L'idée sous-jacente est donc de laisser la répartition des risques prévue dans le contrat principal influencer la relation entre la personne lésée et l'auxiliaire. L'auxiliaire ne sera pas non plus responsable au-delà de ce que son donneur d'ordre ne pourrait l'être dans les mêmes circonstances.  

Une nuance importante est que le législateur laisse la possibilité aux parties de convenir de dispositions contractuelles contraires. Cela signifie que la responsabilité extracontractuelle des auxiliaires peut être contractuellement limitée, voire exclue.

Entrée en vigueur

Les nouvelles règles s'appliqueront aux faits survenus après l'entrée en vigueur de la loi (prévue le 1er janvier 2025).

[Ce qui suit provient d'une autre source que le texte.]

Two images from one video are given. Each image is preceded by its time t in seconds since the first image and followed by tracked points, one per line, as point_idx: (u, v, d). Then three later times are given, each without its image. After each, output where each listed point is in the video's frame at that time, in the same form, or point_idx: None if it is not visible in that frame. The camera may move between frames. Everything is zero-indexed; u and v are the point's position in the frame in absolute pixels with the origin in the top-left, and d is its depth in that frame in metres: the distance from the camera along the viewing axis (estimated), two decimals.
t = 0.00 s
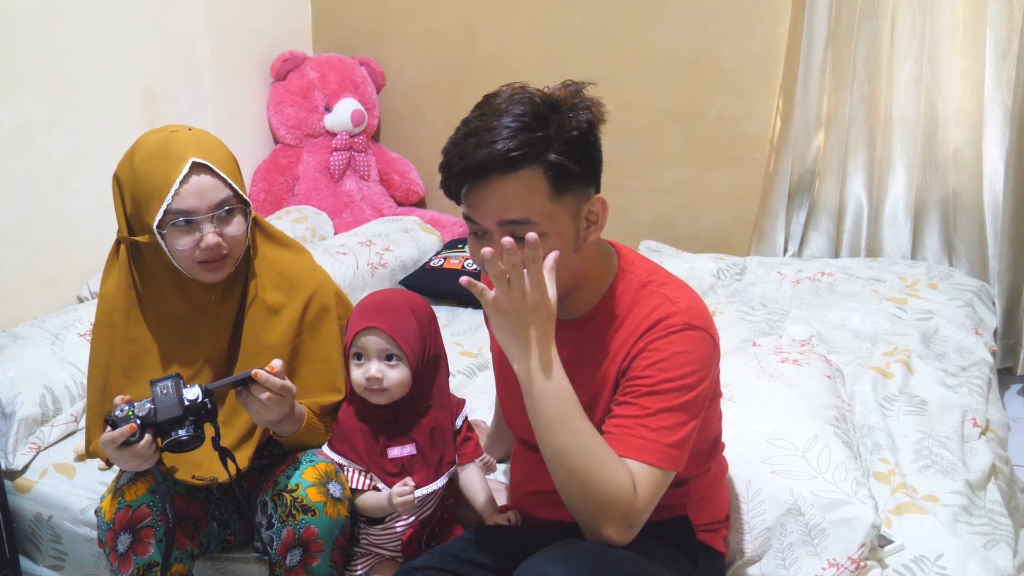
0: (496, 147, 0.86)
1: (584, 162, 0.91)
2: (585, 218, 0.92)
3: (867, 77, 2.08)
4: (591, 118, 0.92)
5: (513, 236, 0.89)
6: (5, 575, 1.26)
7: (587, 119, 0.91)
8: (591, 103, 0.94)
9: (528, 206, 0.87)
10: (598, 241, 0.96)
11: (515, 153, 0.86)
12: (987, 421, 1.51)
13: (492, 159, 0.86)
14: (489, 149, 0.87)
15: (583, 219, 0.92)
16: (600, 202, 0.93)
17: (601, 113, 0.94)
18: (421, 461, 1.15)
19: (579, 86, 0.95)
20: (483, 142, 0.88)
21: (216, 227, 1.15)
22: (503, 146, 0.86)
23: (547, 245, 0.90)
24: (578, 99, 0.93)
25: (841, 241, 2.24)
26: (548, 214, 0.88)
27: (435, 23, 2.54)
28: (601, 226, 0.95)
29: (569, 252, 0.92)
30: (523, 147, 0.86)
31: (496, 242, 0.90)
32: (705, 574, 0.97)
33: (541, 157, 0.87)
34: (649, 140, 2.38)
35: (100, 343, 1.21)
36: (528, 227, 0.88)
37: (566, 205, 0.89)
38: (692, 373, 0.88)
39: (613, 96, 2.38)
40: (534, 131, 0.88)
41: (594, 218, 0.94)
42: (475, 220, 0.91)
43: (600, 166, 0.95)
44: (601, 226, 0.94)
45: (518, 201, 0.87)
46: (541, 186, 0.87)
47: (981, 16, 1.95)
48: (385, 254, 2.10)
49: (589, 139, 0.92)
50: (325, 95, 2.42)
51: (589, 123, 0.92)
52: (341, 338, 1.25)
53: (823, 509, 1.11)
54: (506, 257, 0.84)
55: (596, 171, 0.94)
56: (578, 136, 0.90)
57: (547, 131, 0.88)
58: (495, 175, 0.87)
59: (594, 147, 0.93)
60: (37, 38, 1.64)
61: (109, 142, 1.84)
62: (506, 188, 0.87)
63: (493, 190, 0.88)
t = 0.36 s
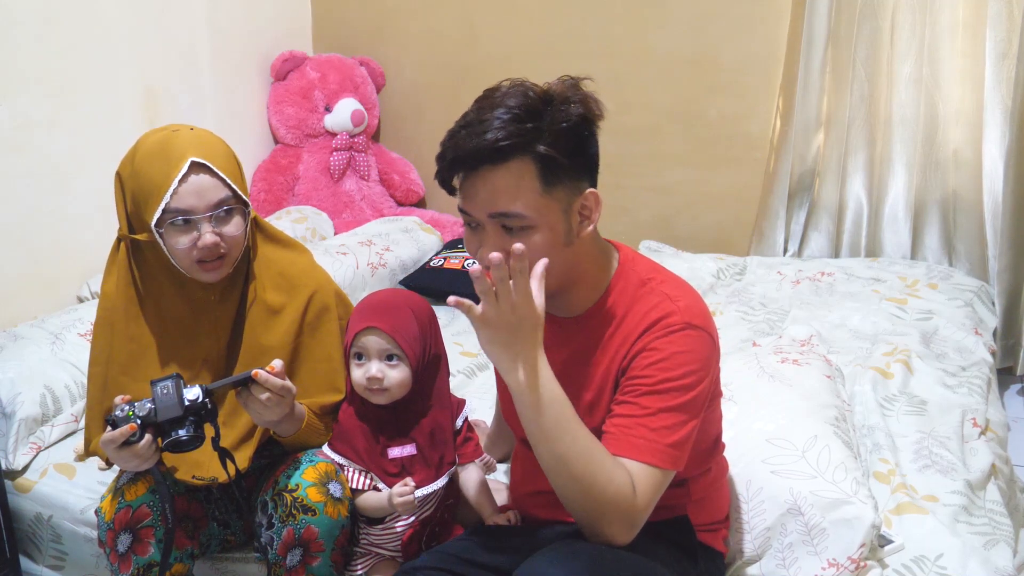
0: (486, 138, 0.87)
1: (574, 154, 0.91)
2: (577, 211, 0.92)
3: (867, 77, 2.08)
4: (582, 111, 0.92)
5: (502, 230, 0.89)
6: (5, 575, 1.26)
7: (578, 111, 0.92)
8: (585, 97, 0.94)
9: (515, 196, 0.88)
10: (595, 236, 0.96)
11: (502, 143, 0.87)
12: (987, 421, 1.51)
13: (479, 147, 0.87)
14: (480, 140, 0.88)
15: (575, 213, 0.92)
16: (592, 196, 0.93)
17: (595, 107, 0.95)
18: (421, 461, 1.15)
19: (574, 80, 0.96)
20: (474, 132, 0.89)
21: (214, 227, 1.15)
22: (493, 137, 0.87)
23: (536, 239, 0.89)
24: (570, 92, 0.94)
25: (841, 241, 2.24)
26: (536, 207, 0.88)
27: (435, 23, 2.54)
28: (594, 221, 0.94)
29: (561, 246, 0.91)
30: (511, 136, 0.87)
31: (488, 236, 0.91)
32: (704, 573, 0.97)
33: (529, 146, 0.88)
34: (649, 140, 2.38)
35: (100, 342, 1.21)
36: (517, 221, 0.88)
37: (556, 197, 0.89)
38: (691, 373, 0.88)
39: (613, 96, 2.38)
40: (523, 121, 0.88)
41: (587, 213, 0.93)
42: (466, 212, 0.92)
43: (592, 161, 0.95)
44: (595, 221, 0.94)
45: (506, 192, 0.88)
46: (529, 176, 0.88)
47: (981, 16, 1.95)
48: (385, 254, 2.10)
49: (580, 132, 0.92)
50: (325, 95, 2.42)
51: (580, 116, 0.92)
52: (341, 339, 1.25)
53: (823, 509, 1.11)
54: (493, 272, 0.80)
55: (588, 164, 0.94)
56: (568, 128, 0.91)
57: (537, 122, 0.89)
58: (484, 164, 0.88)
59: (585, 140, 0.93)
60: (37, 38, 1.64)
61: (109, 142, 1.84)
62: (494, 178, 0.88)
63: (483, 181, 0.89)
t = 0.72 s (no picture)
0: (473, 116, 0.94)
1: (558, 138, 0.95)
2: (565, 196, 0.94)
3: (867, 77, 2.08)
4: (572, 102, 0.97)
5: (489, 209, 0.92)
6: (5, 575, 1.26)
7: (567, 100, 0.97)
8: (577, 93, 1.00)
9: (497, 170, 0.92)
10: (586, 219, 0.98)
11: (487, 118, 0.93)
12: (987, 421, 1.51)
13: (466, 121, 0.94)
14: (467, 118, 0.94)
15: (562, 197, 0.94)
16: (579, 183, 0.95)
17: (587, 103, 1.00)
18: (421, 461, 1.15)
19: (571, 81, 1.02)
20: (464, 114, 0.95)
21: (214, 227, 1.15)
22: (479, 114, 0.93)
23: (519, 215, 0.91)
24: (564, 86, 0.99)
25: (841, 241, 2.24)
26: (519, 181, 0.91)
27: (435, 23, 2.54)
28: (582, 207, 0.96)
29: (546, 226, 0.92)
30: (496, 113, 0.93)
31: (476, 216, 0.93)
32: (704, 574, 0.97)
33: (514, 125, 0.93)
34: (649, 140, 2.38)
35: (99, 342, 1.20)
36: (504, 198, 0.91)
37: (539, 175, 0.92)
38: (698, 341, 0.87)
39: (613, 96, 2.38)
40: (510, 103, 0.95)
41: (575, 201, 0.95)
42: (456, 194, 0.96)
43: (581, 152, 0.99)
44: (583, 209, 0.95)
45: (490, 167, 0.92)
46: (511, 151, 0.92)
47: (981, 16, 1.95)
48: (385, 254, 2.10)
49: (568, 121, 0.97)
50: (325, 95, 2.42)
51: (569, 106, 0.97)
52: (341, 340, 1.26)
53: (823, 509, 1.11)
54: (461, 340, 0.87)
55: (576, 153, 0.98)
56: (554, 115, 0.96)
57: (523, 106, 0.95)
58: (470, 139, 0.94)
59: (573, 131, 0.98)
60: (37, 38, 1.64)
61: (109, 142, 1.84)
62: (479, 154, 0.94)
63: (469, 159, 0.94)
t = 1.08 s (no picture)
0: (474, 110, 0.95)
1: (560, 132, 0.96)
2: (565, 189, 0.93)
3: (867, 77, 2.08)
4: (573, 99, 0.99)
5: (490, 202, 0.92)
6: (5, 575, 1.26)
7: (568, 96, 0.98)
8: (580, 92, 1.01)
9: (497, 160, 0.92)
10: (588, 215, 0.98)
11: (488, 111, 0.95)
12: (987, 421, 1.51)
13: (467, 115, 0.95)
14: (469, 112, 0.95)
15: (562, 190, 0.93)
16: (579, 176, 0.94)
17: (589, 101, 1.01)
18: (421, 461, 1.15)
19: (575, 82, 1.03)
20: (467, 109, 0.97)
21: (210, 229, 1.15)
22: (480, 109, 0.95)
23: (519, 207, 0.91)
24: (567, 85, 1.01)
25: (841, 241, 2.24)
26: (517, 173, 0.91)
27: (435, 23, 2.54)
28: (583, 201, 0.94)
29: (546, 218, 0.91)
30: (497, 106, 0.95)
31: (478, 210, 0.93)
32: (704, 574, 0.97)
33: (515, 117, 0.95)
34: (649, 140, 2.38)
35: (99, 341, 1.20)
36: (503, 190, 0.90)
37: (539, 166, 0.93)
38: (695, 351, 0.87)
39: (613, 96, 2.38)
40: (511, 98, 0.96)
41: (576, 195, 0.94)
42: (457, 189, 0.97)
43: (584, 149, 0.99)
44: (584, 203, 0.94)
45: (490, 160, 0.93)
46: (511, 142, 0.93)
47: (981, 16, 1.95)
48: (384, 254, 2.10)
49: (570, 117, 0.98)
50: (325, 95, 2.42)
51: (569, 102, 0.98)
52: (341, 339, 1.26)
53: (823, 510, 1.11)
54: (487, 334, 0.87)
55: (578, 150, 0.98)
56: (556, 110, 0.97)
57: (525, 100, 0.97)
58: (471, 133, 0.96)
59: (577, 129, 0.98)
60: (37, 38, 1.64)
61: (109, 143, 1.84)
62: (480, 148, 0.95)
63: (470, 154, 0.96)
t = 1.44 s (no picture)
0: (466, 111, 0.96)
1: (553, 127, 0.97)
2: (561, 184, 0.93)
3: (867, 77, 2.08)
4: (564, 93, 0.99)
5: (487, 201, 0.92)
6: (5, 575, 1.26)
7: (559, 90, 0.99)
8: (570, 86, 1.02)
9: (492, 159, 0.92)
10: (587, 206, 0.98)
11: (481, 110, 0.95)
12: (987, 421, 1.51)
13: (460, 115, 0.96)
14: (461, 114, 0.96)
15: (559, 185, 0.92)
16: (575, 169, 0.93)
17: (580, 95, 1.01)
18: (421, 462, 1.15)
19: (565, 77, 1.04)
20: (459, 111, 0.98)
21: (216, 223, 1.15)
22: (472, 109, 0.95)
23: (517, 204, 0.90)
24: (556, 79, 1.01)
25: (841, 241, 2.24)
26: (513, 170, 0.91)
27: (435, 23, 2.54)
28: (580, 194, 0.94)
29: (545, 213, 0.91)
30: (489, 105, 0.96)
31: (476, 210, 0.93)
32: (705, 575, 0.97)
33: (508, 115, 0.95)
34: (649, 140, 2.38)
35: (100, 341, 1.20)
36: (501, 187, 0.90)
37: (534, 163, 0.92)
38: (710, 338, 0.88)
39: (613, 96, 2.38)
40: (502, 96, 0.97)
41: (573, 188, 0.94)
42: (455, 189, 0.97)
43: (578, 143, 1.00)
44: (581, 196, 0.94)
45: (485, 159, 0.93)
46: (505, 139, 0.93)
47: (981, 16, 1.95)
48: (385, 255, 2.10)
49: (562, 111, 0.98)
50: (325, 95, 2.42)
51: (560, 96, 0.98)
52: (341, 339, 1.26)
53: (823, 511, 1.11)
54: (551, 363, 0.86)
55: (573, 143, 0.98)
56: (547, 105, 0.98)
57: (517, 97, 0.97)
58: (465, 133, 0.96)
59: (570, 122, 0.99)
60: (37, 38, 1.64)
61: (110, 143, 1.84)
62: (475, 147, 0.95)
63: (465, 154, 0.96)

Le cas échéant, il conviendra d'examiner dans les mois à venir quelles clauses relatives à la responsabilité extracontractuelle il serait souhaitable d'inclure dans les contrats, et ce, tant dans le contrat principal que dans le contrat avec la personne auxiliaire elle-même.

Point d'action

Les nouvelles règles sur la responsabilité extracontractuelle élargissent les risques de responsabilité des auxiliaires, tels que les administrateurs et les travailleurs.

Il conviendra d'examiner si, et dans quelle mesure, il est souhaitable de limiter ou d'exclure contractuellement la responsabilité potentielle des administrateurs et des travailleurs.

L'entrée en vigueur est prévue pour le 1er janvier 2025, selon les dernières informations disponibles.